Consegne:
1. Nella sentenza sull'IVA nel leveraged buy out, quale società incorporò la MPI con una fusione inversa, e in che anno?
2. Prosegui la sentenza sull'IVA nel leveraged buy out dopo la sua ultima frase.

Testo citato:
--

Corte di Cassazione, sezione tributaria, sentenza n. 22608 depositata il 9 agosto 2024
Iva – Ripresa – Leveraged buy out – Detraibilità dell’IVA
Fatti di causa.
Nel corso del 2015 la C. s.p.a., controllante di P. & c. s.p.a., da una parte, e la società C.C., dall’altra, costituirono la MPI s.p.a. (MPI), quale società veicolo nell’ambito di una operazione di leveraged buy out.
La società veicolo MPI nasceva in funzione dell’acquisto, tramite finanziamento bancario, di una rilevante quota delle azioni della stessa P., al fine di consentire l’ingresso di nuovi azionisti nel controllo di questa.
Avvenuto l’acquisto, P. nel 2016 operò una fusione inversa e incorporò la MPI, che si estinse.
La società veicolo nel periodo della sua esistenza svolse soltanto l’attività di possesso delle azioni P., tuttavia dotandosi di partita IVA, onde essere identificata ai fini della relativa imposta.
Nel periodo 2015-2016, la MPI commissionò e ricevette prestazioni di servizi di consulenza legati all’operazione di leveraged buy out, servizi che vennero resi da soggetti residenti in Italia, da altri soggetti residenti in Stati dell’UE e da soggetti residenti in Paesi terzi extra UE.
La società veicolo non esercitò il diritto alla detrazione dell’IVA addebitata nelle fatture delle prestazioni consulenziali ricevute dai fornitori italiani, mentre con riferimento alle prestazioni rese in suo favore da fornitori dell’Unione e di paesi terzi, applicò il regime del reverse charge previsto dall’art. 17, comma 2, d.P.R. n. 633 del 1972.
Successivamente alla fusione inversa P. presentò istanze di rimborso “atipico” ex art. 21, comma 2, D.Lgs. n. 546 del 1992, quale successore universale per incorporazione di MPI. I dinieghi erariali opposti alle istanze di rimborso vennero impugnati con separati ricorsi alla CTP di Milano, che li accolse con due sentenze di identico tenore. Gli appelli dell’Agenzia delle Entrate, previa riunione, sono stati rigettati dalla CTR della Lombardia con la sentenza ora gravata dinanzi a questa Corte.
Il ricorso per cassazione dell’Agenzia delle Entrate è affidato ad un’unica censura. Resiste con controricorso la P., spiegando ricorso incidentale condizionato che s’incentra anch’esso su un solo motivo. P. ha depositato successiva memoria.
Ragioni della decisione.

--

Materiale:
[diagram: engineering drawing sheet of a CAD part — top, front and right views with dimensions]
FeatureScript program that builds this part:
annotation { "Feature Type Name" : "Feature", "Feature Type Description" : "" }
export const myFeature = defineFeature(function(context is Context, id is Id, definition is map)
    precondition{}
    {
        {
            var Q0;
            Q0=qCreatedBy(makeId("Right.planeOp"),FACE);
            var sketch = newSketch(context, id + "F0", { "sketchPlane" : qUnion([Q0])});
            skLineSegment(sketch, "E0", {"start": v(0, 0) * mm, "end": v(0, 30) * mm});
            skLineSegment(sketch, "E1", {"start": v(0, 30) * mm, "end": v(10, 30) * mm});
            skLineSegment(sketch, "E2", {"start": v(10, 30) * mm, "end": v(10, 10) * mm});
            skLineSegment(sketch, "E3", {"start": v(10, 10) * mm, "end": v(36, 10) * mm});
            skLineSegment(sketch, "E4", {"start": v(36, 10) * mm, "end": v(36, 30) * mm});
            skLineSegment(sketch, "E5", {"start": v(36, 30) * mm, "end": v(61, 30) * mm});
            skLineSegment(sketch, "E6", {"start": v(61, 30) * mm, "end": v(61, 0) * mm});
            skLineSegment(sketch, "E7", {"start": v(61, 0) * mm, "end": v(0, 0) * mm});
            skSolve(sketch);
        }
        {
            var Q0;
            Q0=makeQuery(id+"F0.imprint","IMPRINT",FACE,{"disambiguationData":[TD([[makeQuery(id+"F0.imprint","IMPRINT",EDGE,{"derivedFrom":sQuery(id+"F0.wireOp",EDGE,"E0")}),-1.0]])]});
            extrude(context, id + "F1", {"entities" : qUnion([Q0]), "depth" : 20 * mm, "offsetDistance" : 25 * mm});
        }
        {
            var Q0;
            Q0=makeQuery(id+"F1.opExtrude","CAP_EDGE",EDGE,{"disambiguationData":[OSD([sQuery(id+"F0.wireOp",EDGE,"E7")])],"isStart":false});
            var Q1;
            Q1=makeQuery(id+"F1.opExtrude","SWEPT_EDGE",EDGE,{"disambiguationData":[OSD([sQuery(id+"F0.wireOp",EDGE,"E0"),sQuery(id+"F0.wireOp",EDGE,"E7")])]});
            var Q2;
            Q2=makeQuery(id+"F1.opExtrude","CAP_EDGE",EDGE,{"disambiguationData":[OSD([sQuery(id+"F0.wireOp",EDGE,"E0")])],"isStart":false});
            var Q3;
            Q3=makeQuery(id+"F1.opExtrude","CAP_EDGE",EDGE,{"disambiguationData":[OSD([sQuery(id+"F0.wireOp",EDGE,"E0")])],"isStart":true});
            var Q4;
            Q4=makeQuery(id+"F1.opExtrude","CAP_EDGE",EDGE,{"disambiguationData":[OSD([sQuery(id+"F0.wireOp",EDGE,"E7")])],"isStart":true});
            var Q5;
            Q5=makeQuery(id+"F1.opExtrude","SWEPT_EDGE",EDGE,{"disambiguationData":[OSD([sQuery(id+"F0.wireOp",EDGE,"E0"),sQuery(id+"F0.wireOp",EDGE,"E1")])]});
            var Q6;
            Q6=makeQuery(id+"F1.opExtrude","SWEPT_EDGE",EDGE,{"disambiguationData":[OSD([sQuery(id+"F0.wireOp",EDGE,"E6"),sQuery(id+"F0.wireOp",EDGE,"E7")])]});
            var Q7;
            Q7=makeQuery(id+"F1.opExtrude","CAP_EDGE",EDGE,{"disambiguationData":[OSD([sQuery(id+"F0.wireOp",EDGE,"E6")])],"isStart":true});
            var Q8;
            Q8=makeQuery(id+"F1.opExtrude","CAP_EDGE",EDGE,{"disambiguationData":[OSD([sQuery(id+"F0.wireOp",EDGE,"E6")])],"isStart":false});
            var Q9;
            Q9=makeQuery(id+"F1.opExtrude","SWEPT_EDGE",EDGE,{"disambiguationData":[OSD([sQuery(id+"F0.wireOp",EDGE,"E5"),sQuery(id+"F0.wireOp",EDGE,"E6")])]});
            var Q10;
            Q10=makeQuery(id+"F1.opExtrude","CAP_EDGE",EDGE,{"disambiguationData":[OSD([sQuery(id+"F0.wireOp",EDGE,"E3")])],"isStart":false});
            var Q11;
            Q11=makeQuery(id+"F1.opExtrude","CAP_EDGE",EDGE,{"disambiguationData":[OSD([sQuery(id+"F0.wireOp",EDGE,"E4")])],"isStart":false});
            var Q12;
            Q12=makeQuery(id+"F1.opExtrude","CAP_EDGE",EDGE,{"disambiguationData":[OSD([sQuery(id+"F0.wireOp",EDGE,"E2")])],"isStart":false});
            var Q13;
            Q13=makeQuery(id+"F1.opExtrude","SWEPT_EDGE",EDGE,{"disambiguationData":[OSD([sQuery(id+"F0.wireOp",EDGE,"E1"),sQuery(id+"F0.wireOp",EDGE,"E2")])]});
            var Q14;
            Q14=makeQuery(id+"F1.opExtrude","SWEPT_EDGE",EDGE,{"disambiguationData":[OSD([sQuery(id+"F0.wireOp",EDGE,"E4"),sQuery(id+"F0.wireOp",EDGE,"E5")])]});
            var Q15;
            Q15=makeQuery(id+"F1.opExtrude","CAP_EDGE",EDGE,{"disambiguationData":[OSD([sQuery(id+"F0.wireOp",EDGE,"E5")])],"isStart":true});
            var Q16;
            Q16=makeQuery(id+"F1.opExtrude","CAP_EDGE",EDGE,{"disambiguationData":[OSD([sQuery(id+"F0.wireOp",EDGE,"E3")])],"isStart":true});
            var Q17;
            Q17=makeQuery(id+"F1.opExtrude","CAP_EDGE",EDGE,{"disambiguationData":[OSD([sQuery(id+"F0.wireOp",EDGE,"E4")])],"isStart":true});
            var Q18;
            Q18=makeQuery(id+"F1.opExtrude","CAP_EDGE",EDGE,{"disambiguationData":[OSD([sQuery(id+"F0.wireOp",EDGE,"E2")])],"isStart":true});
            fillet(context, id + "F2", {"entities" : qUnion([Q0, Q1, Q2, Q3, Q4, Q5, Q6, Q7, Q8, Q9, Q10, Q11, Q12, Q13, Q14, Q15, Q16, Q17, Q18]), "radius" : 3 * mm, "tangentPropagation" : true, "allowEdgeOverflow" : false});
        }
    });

--

Risposte per consegna:
1. La P., nel 2016.

2.
Con l’unico motivo di ricorso principale l’Agenzia adduce la violazione e falsa applicazione degli artt. 4, commi 2 e 5, lett. b), 7-ter, commi 1 e 2, 17, comma 2, 19, comma 1, d.P.R. n. 633 del 1972, 43 e 44 Direttiva 2006/112/CE relativa al sistema comune IVA, 19 Reg. (CE) 15/03/2011, n. 282/2011, recante disposizioni di applicazione della Direttiva 2006/112/CE, relativa al sistema comune di IVA, in relazione all’art. 360, comma 1, n. 3, c.p.c., per avere la CTR erroneamente trascurato di considerare che l’identificazione ai fini IVA della Società veicolo valesse di per sé a renderla soggetto passivo ai fini della debenza di detta imposta.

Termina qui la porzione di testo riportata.